## TO DO
Repeat the entire listing exactly as written.

----------

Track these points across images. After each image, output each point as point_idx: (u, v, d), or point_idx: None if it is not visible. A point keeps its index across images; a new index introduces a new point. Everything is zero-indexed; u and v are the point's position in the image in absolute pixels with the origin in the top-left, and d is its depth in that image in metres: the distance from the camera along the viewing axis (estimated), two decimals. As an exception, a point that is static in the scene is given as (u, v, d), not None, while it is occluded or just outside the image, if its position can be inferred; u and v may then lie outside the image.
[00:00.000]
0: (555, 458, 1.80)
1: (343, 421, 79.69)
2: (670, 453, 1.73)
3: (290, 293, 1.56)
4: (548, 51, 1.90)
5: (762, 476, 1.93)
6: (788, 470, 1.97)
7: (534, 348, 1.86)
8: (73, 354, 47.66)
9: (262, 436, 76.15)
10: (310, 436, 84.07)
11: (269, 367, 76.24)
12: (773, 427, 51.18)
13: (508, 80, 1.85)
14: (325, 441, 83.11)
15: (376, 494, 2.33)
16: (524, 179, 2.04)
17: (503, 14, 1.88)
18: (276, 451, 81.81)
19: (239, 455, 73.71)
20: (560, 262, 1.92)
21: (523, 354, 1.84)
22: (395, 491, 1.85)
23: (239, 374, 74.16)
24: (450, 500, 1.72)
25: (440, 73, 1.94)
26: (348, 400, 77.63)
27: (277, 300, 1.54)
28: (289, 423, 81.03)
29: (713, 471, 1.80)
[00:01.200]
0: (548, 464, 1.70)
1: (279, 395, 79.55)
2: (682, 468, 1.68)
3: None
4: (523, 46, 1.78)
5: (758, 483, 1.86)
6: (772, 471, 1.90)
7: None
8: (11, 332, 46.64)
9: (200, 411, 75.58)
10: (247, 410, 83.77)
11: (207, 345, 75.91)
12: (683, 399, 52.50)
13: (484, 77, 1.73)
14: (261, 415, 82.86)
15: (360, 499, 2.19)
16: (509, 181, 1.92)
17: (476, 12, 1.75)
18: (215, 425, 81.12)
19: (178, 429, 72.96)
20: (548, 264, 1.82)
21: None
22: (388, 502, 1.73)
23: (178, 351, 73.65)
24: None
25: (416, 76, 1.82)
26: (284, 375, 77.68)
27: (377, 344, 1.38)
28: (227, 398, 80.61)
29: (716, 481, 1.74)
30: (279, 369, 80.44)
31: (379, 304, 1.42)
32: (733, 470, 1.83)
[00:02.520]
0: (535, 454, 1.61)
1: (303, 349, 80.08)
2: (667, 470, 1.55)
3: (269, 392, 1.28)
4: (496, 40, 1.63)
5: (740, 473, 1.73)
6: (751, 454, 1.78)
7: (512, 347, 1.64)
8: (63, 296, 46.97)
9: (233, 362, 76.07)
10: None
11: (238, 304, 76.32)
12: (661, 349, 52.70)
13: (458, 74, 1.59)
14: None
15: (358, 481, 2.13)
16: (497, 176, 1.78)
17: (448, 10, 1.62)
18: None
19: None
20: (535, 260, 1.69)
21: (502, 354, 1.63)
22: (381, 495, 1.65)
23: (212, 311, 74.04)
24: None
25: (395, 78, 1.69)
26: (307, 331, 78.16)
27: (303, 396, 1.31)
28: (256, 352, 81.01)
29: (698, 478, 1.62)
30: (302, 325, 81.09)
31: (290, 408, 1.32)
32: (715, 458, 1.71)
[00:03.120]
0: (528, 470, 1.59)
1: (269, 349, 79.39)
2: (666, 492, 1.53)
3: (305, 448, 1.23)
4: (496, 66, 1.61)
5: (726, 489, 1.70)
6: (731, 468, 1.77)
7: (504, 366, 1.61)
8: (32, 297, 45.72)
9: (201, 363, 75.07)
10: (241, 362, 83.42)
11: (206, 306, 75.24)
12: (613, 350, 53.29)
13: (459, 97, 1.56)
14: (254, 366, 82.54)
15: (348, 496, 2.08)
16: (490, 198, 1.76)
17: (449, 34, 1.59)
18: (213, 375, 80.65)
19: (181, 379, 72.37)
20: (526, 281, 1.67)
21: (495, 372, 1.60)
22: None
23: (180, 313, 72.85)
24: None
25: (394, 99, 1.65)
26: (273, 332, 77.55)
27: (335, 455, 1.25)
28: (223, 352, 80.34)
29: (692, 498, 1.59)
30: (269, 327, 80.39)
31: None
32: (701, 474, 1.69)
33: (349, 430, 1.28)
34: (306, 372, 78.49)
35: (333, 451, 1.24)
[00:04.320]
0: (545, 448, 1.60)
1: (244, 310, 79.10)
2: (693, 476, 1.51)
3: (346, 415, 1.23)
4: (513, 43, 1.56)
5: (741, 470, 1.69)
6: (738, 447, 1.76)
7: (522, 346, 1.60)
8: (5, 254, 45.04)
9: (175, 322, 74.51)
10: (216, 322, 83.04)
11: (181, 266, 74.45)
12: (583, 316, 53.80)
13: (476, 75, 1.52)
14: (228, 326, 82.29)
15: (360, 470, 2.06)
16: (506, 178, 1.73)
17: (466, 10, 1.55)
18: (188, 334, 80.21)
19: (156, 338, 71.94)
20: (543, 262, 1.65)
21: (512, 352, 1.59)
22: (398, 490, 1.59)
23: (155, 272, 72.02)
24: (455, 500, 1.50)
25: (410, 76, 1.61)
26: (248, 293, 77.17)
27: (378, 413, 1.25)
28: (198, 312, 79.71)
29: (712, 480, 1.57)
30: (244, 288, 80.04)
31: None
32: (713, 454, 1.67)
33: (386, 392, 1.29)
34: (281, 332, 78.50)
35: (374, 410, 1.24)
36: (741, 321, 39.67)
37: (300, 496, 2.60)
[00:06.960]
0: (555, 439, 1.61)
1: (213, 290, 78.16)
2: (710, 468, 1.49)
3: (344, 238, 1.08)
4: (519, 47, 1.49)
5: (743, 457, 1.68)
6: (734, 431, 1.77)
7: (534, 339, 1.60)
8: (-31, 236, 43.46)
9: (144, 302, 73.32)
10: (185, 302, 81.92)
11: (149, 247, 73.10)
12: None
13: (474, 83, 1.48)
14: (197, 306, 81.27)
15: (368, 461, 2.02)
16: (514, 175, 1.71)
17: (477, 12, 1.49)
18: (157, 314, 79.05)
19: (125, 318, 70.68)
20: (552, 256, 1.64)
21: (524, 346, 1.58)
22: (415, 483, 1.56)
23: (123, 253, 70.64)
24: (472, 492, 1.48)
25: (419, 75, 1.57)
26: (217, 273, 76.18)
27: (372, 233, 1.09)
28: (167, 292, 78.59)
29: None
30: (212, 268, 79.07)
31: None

----------

## YOUR RESPONSE
Track these points across images. After each image, output each point as point_idx: (u, v, d), or point_idx: None if it is not visible. A point keeps its index across images; a new index introduces a new point. Everything is zero-indexed; u and v are the point's position in the image in absolute pixels with the origin in the top-left, and d is its depth in that image in metres: the distance from the camera along the viewing axis (estimated), two decimals. As an exception, a point that is static in the scene is given as (u, v, d), not None, while it is occluded or just outside the image, if its position can be inferred; u and v may then lie outside the image.
[00:00.000]
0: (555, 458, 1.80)
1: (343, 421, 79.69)
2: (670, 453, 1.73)
3: (290, 293, 1.56)
4: (548, 51, 1.90)
5: (762, 476, 1.93)
6: (788, 470, 1.97)
7: (534, 348, 1.86)
8: (73, 354, 47.66)
9: (262, 436, 76.15)
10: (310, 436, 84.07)
11: (269, 367, 76.24)
12: (773, 427, 51.18)
13: (508, 80, 1.85)
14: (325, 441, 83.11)
15: (376, 494, 2.33)
16: (524, 179, 2.04)
17: (503, 14, 1.88)
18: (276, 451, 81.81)
19: (239, 455, 73.71)
20: (560, 262, 1.92)
21: (523, 354, 1.84)
22: (395, 491, 1.85)
23: (239, 374, 74.16)
24: (450, 500, 1.72)
25: (440, 73, 1.94)
26: (348, 400, 77.63)
27: (277, 300, 1.54)
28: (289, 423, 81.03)
29: (713, 471, 1.80)
[00:01.200]
0: (548, 464, 1.70)
1: (279, 395, 79.55)
2: (682, 468, 1.68)
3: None
4: (523, 46, 1.78)
5: (758, 483, 1.86)
6: (772, 471, 1.90)
7: None
8: (11, 332, 46.64)
9: (200, 411, 75.58)
10: (247, 410, 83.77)
11: (207, 345, 75.91)
12: (683, 399, 52.50)
13: (484, 77, 1.73)
14: (261, 415, 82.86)
15: (360, 499, 2.19)
16: (509, 181, 1.92)
17: (476, 12, 1.75)
18: (215, 425, 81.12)
19: (178, 429, 72.96)
20: (548, 264, 1.82)
21: None
22: (388, 502, 1.73)
23: (178, 351, 73.65)
24: None
25: (416, 76, 1.82)
26: (284, 375, 77.68)
27: (377, 344, 1.38)
28: (227, 398, 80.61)
29: (716, 481, 1.74)
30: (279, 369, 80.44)
31: (379, 304, 1.42)
32: (733, 470, 1.83)
[00:02.520]
0: (535, 454, 1.61)
1: (303, 349, 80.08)
2: (667, 470, 1.55)
3: (269, 392, 1.28)
4: (496, 40, 1.63)
5: (740, 473, 1.73)
6: (751, 454, 1.78)
7: (512, 347, 1.64)
8: (63, 296, 46.97)
9: (233, 362, 76.07)
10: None
11: (238, 304, 76.32)
12: (661, 349, 52.70)
13: (458, 74, 1.59)
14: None
15: (358, 481, 2.13)
16: (497, 176, 1.78)
17: (448, 10, 1.62)
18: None
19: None
20: (535, 260, 1.69)
21: (502, 354, 1.63)
22: (381, 495, 1.65)
23: (212, 311, 74.04)
24: None
25: (395, 78, 1.69)
26: (307, 331, 78.16)
27: (303, 396, 1.31)
28: (256, 352, 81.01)
29: (698, 478, 1.62)
30: (302, 325, 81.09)
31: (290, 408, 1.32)
32: (715, 458, 1.71)
[00:03.120]
0: (528, 470, 1.59)
1: (269, 349, 79.39)
2: (666, 492, 1.53)
3: (305, 448, 1.23)
4: (496, 66, 1.61)
5: (726, 489, 1.70)
6: (731, 468, 1.77)
7: (504, 366, 1.61)
8: (32, 297, 45.72)
9: (201, 363, 75.07)
10: (241, 362, 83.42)
11: (206, 306, 75.24)
12: (613, 350, 53.29)
13: (459, 97, 1.56)
14: (254, 366, 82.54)
15: (348, 496, 2.08)
16: (490, 198, 1.76)
17: (449, 34, 1.59)
18: (213, 375, 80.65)
19: (181, 379, 72.37)
20: (526, 281, 1.67)
21: (495, 372, 1.60)
22: None
23: (180, 313, 72.85)
24: None
25: (394, 99, 1.65)
26: (273, 332, 77.55)
27: (335, 455, 1.25)
28: (223, 352, 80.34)
29: (692, 498, 1.59)
30: (269, 327, 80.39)
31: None
32: (701, 474, 1.69)
33: (349, 430, 1.28)
34: (306, 372, 78.49)
35: (333, 451, 1.24)
[00:04.320]
0: (545, 448, 1.60)
1: (244, 310, 79.10)
2: (693, 476, 1.51)
3: (346, 415, 1.23)
4: (513, 43, 1.56)
5: (741, 470, 1.69)
6: (738, 447, 1.76)
7: (522, 346, 1.60)
8: (5, 254, 45.04)
9: (175, 322, 74.51)
10: (216, 322, 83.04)
11: (181, 266, 74.45)
12: (583, 316, 53.80)
13: (476, 75, 1.52)
14: (228, 326, 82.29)
15: (360, 470, 2.06)
16: (506, 178, 1.73)
17: (466, 10, 1.55)
18: (188, 334, 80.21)
19: (156, 338, 71.94)
20: (543, 262, 1.65)
21: (512, 352, 1.59)
22: (398, 490, 1.59)
23: (155, 272, 72.02)
24: (455, 500, 1.50)
25: (410, 76, 1.61)
26: (248, 293, 77.17)
27: (378, 413, 1.25)
28: (198, 312, 79.71)
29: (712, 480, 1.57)
30: (244, 288, 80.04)
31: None
32: (713, 454, 1.67)
33: (386, 392, 1.29)
34: (281, 332, 78.50)
35: (374, 410, 1.24)
36: (741, 321, 39.67)
37: (300, 496, 2.60)
[00:06.960]
0: (555, 439, 1.61)
1: (213, 290, 78.16)
2: (710, 468, 1.49)
3: (344, 238, 1.08)
4: (519, 47, 1.49)
5: (743, 457, 1.68)
6: (734, 431, 1.77)
7: (534, 339, 1.60)
8: (-31, 236, 43.46)
9: (144, 302, 73.32)
10: (185, 302, 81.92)
11: (149, 247, 73.10)
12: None
13: (474, 83, 1.48)
14: (197, 306, 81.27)
15: (368, 461, 2.02)
16: (514, 175, 1.71)
17: (477, 12, 1.49)
18: (157, 314, 79.05)
19: (125, 318, 70.68)
20: (552, 256, 1.64)
21: (524, 346, 1.58)
22: (415, 483, 1.56)
23: (123, 253, 70.64)
24: (472, 492, 1.48)
25: (419, 75, 1.57)
26: (217, 273, 76.18)
27: (372, 233, 1.09)
28: (167, 292, 78.59)
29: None
30: (212, 268, 79.07)
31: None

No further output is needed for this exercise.